**TASK REQUIREMENTS:** Show every line of the data that contains the string "optical".

(Spatial grounding data)
Content starts

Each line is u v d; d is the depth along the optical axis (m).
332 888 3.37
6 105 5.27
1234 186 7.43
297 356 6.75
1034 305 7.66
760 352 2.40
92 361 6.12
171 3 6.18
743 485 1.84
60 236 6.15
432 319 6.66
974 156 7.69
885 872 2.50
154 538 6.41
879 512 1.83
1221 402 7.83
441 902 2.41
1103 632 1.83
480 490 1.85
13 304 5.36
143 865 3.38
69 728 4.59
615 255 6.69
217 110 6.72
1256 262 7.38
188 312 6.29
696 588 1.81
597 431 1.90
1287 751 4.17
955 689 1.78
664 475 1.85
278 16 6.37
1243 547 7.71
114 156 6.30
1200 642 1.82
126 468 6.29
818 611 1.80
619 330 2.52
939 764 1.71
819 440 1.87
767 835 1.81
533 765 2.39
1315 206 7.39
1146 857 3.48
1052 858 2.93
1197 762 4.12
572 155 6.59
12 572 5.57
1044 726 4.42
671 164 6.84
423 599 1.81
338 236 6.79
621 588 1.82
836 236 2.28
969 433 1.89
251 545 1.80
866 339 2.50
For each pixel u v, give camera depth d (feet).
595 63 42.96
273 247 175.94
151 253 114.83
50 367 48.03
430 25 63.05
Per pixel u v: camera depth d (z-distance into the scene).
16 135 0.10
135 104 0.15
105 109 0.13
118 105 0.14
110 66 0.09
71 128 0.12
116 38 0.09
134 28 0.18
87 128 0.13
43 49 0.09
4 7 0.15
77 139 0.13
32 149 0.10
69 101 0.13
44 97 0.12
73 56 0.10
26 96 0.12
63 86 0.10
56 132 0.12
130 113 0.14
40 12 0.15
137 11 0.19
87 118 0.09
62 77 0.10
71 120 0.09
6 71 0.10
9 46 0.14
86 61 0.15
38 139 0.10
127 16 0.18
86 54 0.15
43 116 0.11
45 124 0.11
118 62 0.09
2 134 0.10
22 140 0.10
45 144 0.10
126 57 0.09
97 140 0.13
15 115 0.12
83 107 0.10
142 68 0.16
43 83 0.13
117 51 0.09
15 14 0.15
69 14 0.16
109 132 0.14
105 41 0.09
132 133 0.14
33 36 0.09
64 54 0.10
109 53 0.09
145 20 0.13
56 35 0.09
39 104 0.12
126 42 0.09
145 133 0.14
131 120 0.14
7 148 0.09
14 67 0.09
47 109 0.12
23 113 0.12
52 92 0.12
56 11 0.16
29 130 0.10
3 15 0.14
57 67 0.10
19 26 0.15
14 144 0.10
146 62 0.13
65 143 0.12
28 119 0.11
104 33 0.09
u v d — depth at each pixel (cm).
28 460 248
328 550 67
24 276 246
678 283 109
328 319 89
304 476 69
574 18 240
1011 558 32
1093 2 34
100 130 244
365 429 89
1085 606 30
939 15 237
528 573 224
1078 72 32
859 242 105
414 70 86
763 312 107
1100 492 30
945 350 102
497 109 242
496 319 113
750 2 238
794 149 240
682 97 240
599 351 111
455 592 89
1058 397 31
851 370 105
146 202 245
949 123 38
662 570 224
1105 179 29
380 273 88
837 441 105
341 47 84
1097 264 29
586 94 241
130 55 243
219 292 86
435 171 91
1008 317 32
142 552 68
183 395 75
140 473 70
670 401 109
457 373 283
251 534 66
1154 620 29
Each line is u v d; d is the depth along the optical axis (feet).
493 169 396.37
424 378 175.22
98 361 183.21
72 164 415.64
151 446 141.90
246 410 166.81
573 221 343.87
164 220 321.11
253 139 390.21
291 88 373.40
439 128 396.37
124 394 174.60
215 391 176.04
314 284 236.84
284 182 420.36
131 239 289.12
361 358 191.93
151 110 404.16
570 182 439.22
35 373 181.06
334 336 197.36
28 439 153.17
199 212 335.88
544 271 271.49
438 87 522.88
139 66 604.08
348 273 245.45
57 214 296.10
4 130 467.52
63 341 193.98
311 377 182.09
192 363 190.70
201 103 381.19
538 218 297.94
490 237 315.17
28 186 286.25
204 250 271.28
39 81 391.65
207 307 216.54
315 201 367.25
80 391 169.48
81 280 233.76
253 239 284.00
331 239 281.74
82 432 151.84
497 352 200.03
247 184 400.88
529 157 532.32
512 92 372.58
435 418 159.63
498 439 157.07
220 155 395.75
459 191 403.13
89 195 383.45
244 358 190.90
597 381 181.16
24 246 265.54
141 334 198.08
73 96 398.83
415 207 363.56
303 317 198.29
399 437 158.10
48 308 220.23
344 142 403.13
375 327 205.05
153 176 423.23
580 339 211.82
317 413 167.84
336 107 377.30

Content ends

**RESPONSE FOR THIS EXERCISE:**
Each line is u v d; d is the depth along the optical axis (m).
Each line is u v d; d is the depth along the optical axis (feet).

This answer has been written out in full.